Write out, without any change, the lines in the material below that run from the line with "text_box [237, 382, 1814, 994]" through the line with "Page size: 1500x1125.", both included.

↓↓↓

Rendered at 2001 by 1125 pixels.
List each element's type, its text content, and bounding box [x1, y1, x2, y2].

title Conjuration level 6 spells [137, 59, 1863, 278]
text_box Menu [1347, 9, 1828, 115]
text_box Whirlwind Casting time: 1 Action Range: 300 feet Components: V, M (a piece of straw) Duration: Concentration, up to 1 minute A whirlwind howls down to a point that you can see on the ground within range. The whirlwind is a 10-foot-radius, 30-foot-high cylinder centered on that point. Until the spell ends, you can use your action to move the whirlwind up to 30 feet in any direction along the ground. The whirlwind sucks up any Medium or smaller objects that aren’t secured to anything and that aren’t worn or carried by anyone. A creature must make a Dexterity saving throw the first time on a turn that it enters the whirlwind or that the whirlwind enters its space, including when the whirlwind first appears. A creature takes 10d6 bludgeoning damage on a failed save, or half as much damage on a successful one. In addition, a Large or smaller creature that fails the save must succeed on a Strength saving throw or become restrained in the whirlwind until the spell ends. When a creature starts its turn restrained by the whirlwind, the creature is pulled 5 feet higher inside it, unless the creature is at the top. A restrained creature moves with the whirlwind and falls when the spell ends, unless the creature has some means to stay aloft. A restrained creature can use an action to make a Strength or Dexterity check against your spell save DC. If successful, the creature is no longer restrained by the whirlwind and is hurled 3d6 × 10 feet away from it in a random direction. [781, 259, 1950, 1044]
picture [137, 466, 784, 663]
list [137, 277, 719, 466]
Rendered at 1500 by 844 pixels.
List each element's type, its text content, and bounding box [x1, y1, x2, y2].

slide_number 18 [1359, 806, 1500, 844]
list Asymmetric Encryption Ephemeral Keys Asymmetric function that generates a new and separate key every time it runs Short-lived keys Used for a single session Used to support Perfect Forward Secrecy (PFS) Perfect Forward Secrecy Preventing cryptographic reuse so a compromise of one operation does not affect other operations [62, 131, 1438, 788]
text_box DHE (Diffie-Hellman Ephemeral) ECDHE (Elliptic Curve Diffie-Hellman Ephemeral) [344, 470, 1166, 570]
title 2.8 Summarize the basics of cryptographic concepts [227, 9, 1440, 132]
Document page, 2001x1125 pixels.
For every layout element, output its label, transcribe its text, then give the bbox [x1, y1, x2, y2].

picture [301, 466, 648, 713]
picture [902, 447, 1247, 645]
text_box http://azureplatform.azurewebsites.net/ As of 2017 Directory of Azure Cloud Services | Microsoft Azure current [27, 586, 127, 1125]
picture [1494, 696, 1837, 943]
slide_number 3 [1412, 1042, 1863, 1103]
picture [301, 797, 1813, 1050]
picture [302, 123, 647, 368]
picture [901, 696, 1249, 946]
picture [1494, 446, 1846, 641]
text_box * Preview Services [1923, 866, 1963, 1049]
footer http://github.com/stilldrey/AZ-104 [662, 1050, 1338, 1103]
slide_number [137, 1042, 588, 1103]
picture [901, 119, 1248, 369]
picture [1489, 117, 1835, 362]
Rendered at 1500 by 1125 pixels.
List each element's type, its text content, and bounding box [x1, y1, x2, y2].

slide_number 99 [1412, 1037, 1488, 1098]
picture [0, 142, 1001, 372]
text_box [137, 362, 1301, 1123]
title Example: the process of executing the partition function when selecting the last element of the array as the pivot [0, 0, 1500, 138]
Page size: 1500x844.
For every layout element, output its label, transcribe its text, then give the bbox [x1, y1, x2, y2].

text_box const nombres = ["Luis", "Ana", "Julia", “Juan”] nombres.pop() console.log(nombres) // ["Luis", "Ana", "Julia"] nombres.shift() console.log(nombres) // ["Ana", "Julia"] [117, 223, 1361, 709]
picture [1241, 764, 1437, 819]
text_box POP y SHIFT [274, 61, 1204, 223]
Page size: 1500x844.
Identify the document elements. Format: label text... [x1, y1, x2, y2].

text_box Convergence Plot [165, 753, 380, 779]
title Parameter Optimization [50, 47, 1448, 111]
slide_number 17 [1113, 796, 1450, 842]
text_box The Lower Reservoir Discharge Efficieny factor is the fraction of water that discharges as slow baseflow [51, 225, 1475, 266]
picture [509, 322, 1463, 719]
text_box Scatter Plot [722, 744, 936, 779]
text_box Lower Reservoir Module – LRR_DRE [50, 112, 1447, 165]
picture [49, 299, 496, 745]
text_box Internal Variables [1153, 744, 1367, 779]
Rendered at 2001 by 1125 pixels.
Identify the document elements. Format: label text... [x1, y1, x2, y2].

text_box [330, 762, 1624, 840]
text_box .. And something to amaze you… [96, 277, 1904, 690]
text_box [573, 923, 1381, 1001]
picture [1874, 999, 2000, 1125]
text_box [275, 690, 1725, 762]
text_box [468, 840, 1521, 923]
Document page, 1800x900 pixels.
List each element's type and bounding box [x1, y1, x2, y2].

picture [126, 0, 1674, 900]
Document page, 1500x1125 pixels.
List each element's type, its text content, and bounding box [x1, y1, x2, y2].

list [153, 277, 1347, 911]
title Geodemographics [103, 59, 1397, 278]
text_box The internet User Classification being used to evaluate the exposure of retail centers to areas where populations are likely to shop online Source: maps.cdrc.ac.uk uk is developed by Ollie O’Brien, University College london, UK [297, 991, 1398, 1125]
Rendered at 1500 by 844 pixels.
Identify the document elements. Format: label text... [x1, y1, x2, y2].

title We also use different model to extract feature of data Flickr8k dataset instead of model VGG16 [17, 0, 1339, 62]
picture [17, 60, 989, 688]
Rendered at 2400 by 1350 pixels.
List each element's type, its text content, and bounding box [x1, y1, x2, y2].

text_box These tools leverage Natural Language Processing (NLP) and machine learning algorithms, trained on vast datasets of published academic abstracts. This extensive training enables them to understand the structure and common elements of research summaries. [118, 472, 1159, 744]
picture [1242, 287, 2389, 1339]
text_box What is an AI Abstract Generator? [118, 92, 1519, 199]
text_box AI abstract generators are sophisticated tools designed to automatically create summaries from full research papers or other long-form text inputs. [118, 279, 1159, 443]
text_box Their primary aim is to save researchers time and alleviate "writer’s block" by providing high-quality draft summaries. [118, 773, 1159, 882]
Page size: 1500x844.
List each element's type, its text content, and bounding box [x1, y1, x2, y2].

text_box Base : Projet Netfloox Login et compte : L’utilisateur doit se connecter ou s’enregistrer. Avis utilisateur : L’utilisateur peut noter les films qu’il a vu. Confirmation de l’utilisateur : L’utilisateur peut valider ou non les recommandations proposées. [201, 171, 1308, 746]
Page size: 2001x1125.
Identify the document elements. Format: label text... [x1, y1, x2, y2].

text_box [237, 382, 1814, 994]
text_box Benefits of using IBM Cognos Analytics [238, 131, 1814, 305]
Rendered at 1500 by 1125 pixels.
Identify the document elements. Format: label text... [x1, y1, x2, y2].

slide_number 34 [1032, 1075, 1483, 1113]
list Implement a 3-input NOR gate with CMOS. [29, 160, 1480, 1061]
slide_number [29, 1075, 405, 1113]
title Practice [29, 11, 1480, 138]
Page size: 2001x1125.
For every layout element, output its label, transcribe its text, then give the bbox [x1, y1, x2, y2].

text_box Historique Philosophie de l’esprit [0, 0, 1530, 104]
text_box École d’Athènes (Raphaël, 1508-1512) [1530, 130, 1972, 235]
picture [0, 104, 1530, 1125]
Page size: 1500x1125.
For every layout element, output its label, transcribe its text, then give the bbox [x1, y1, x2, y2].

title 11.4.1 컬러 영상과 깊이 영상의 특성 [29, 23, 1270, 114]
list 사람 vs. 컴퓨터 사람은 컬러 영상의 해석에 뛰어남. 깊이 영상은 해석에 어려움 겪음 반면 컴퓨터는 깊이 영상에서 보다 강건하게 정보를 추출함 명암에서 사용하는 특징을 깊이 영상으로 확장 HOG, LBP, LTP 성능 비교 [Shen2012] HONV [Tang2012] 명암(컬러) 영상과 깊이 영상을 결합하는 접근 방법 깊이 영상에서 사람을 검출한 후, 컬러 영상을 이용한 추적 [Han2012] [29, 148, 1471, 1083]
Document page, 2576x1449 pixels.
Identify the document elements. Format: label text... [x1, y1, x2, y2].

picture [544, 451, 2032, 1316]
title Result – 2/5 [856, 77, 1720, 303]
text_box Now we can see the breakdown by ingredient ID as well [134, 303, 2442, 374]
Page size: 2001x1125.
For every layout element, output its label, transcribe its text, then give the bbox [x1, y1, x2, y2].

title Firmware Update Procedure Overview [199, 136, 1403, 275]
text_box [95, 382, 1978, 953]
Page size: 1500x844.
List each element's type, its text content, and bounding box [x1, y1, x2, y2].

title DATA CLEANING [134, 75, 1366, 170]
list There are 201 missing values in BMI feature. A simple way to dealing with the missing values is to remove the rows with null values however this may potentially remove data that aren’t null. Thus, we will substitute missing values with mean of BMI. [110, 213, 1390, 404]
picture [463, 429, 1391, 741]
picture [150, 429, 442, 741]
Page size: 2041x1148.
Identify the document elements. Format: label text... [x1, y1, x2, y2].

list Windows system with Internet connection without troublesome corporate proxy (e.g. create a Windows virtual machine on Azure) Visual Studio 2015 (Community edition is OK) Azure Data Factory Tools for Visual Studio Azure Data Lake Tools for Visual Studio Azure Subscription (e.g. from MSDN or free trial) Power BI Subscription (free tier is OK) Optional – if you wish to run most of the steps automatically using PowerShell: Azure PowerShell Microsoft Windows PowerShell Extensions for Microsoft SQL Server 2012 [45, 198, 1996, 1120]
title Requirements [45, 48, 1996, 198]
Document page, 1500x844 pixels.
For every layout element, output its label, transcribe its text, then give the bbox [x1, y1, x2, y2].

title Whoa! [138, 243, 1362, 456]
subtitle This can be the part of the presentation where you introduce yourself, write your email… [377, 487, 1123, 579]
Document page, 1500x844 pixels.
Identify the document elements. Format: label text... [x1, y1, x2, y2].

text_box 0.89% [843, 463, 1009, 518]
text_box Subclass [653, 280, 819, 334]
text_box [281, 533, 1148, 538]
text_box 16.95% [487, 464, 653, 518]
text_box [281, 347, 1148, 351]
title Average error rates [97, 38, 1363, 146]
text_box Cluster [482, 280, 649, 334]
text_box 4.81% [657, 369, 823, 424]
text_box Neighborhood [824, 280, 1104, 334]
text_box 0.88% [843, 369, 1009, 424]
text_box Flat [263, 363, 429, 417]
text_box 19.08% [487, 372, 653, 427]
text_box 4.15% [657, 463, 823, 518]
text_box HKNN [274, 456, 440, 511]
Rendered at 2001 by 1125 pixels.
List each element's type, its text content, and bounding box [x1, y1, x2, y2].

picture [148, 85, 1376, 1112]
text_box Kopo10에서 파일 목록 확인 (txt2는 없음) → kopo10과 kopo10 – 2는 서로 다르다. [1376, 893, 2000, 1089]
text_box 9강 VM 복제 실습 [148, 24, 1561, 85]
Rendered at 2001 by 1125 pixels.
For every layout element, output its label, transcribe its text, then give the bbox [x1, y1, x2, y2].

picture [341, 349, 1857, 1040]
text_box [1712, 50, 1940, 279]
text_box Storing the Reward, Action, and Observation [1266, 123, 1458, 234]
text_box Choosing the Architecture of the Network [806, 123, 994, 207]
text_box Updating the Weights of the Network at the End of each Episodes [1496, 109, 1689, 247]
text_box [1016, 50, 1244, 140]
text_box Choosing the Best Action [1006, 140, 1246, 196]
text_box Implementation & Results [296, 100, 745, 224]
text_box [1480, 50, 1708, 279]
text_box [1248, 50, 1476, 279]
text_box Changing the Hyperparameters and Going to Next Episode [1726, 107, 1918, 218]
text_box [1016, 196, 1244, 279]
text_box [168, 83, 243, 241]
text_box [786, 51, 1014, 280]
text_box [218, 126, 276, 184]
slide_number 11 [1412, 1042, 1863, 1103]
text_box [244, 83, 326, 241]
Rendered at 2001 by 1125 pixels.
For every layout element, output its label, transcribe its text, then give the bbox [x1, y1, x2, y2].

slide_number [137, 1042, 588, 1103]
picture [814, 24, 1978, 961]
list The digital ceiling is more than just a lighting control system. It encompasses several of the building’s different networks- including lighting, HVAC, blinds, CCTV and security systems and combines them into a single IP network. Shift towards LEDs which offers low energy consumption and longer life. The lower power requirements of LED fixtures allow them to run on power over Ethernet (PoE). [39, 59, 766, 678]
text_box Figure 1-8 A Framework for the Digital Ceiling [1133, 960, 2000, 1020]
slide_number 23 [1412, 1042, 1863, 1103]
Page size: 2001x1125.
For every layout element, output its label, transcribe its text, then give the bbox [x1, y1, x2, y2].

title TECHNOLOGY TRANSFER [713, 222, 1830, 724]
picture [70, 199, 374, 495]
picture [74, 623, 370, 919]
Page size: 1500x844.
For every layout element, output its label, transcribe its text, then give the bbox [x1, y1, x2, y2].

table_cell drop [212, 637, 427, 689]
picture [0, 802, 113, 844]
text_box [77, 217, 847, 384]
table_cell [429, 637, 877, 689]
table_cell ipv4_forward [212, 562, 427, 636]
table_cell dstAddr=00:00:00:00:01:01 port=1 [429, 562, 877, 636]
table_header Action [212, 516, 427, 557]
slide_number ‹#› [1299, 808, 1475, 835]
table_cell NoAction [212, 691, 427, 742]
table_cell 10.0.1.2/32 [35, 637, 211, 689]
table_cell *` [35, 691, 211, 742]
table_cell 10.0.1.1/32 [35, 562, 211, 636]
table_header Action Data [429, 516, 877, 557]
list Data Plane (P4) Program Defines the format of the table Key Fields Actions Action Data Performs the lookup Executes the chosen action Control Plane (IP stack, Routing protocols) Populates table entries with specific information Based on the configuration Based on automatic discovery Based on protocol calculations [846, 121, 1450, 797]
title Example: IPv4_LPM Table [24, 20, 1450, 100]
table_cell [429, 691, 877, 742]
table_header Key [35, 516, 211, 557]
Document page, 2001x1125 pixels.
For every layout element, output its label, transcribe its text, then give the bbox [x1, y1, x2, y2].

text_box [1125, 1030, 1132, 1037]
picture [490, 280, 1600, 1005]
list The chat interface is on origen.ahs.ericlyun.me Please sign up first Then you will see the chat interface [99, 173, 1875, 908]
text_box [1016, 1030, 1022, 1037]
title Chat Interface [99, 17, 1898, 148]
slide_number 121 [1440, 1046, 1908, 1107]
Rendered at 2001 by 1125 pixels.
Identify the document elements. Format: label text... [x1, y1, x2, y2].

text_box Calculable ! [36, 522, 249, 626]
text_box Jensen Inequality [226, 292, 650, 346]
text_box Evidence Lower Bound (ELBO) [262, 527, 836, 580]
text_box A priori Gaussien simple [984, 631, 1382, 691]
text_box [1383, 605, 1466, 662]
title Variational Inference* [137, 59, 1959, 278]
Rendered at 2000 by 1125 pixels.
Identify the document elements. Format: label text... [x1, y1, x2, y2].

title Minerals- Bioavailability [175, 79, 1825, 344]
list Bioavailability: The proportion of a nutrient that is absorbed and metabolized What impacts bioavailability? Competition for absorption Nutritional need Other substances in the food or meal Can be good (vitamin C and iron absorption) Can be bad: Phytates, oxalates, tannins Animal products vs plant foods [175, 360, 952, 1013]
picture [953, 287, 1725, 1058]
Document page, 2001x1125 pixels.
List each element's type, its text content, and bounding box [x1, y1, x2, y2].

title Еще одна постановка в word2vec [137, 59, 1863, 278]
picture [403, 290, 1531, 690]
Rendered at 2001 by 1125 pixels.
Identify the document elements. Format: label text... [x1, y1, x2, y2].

↑↑↑

_Response box_
text_box [237, 382, 1814, 994]
text_box Benefits of using IBM Cognos Analytics [238, 131, 1814, 305]
Rendered at 1500 by 1125 pixels.
Identify the document elements. Format: label text... [x1, y1, x2, y2].

slide_number 34 [1032, 1075, 1483, 1113]
list Implement a 3-input NOR gate with CMOS. [29, 160, 1480, 1061]
slide_number [29, 1075, 405, 1113]
title Practice [29, 11, 1480, 138]
Page size: 2001x1125.
For every layout element, output its label, transcribe its text, then give the bbox [x1, y1, x2, y2].

text_box Historique Philosophie de l’esprit [0, 0, 1530, 104]
text_box École d’Athènes (Raphaël, 1508-1512) [1530, 130, 1972, 235]
picture [0, 104, 1530, 1125]
Page size: 1500x1125.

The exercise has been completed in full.